*** Stored data ***

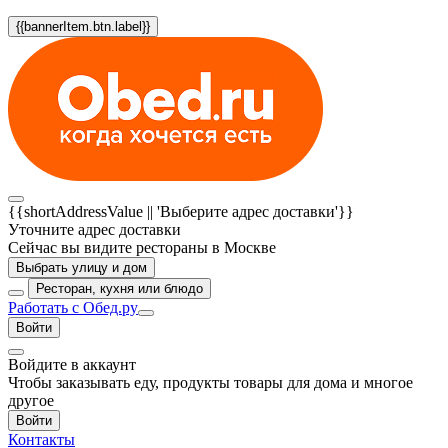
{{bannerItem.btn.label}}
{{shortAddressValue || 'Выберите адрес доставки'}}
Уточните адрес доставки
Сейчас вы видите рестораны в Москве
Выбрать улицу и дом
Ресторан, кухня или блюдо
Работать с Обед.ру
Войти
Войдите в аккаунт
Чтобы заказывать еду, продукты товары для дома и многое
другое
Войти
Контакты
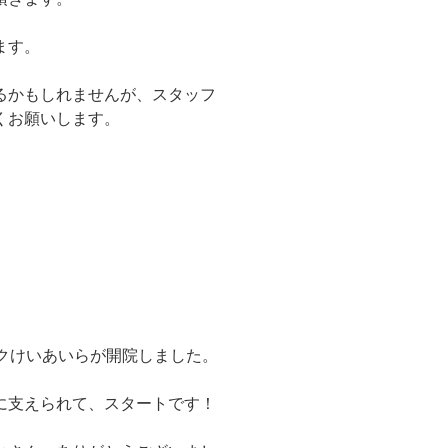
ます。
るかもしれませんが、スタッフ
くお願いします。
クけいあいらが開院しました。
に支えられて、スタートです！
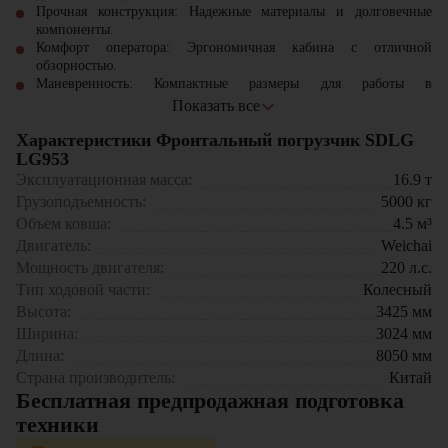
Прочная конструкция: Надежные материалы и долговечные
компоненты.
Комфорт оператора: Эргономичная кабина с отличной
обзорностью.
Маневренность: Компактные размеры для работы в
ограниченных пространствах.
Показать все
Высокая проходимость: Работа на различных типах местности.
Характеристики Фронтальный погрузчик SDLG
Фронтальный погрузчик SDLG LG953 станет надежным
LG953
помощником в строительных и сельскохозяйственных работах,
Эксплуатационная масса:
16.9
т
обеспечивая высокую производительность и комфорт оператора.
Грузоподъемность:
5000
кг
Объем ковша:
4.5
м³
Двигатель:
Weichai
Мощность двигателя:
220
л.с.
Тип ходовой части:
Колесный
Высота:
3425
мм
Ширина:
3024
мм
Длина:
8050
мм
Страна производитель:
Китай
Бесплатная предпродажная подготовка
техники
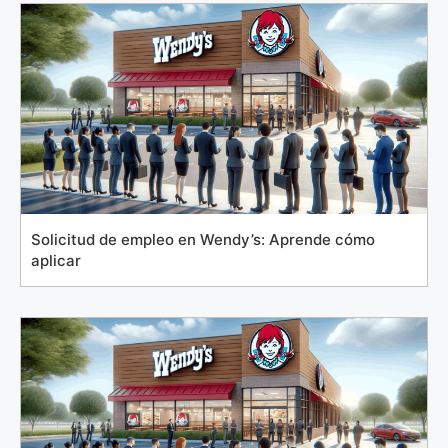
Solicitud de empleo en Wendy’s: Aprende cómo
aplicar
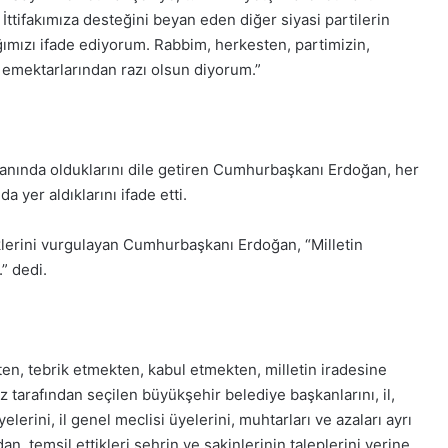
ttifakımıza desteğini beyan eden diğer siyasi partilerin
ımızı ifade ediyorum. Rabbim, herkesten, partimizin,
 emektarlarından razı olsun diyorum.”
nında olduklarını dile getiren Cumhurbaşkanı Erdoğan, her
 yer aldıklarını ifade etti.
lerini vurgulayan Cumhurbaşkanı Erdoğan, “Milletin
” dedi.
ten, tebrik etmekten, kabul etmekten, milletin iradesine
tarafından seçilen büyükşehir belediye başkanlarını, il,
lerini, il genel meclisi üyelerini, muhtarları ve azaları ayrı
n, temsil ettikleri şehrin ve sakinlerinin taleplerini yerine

*** End of Stored data ***

→ What the task asks: All of the entries above are to be duplicated exactly, with every image left out.

→ Task result:
{{bannerItem.btn.label}}
{{shortAddressValue || 'Выберите адрес доставки'}}
Уточните адрес доставки
Сейчас вы видите рестораны в Москве
Выбрать улицу и дом
Ресторан, кухня или блюдо
Работать с Обед.ру
Войти
Войдите в аккаунт
Чтобы заказывать еду, продукты товары для дома и многое
другое
Войти
Контакты
ます。
るかもしれませんが、スタッフ
くお願いします。
クけいあいらが開院しました。
に支えられて、スタートです！
Прочная конструкция: Надежные материалы и долговечные
компоненты.
Комфорт оператора: Эргономичная кабина с отличной
обзорностью.
Маневренность: Компактные размеры для работы в
ограниченных пространствах.
Показать все
Высокая проходимость: Работа на различных типах местности.
Характеристики Фронтальный погрузчик SDLG
Фронтальный погрузчик SDLG LG953 станет надежным
LG953
помощником в строительных и сельскохозяйственных работах,
Эксплуатационная масса:
16.9
т
обеспечивая высокую производительность и комфорт оператора.
Грузоподъемность:
5000
кг
Объем ковша:
4.5
м³
Двигатель:
Weichai
Мощность двигателя:
220
л.с.
Тип ходовой части:
Колесный
Высота:
3425
мм
Ширина:
3024
мм
Длина:
8050
мм
Страна производитель:
Китай
Бесплатная предпродажная подготовка
техники
Solicitud de empleo en Wendy’s: Aprende cómo
aplicar
ttifakımıza desteğini beyan eden diğer siyasi partilerin
ımızı ifade ediyorum. Rabbim, herkesten, partimizin,
 emektarlarından razı olsun diyorum.”
nında olduklarını dile getiren Cumhurbaşkanı Erdoğan, her
 yer aldıklarını ifade etti.
lerini vurgulayan Cumhurbaşkanı Erdoğan, “Milletin
” dedi.
ten, tebrik etmekten, kabul etmekten, milletin iradesine
tarafından seçilen büyükşehir belediye başkanlarını, il,
lerini, il genel meclisi üyelerini, muhtarları ve azaları ayrı
n, temsil ettikleri şehrin ve sakinlerinin taleplerini yerine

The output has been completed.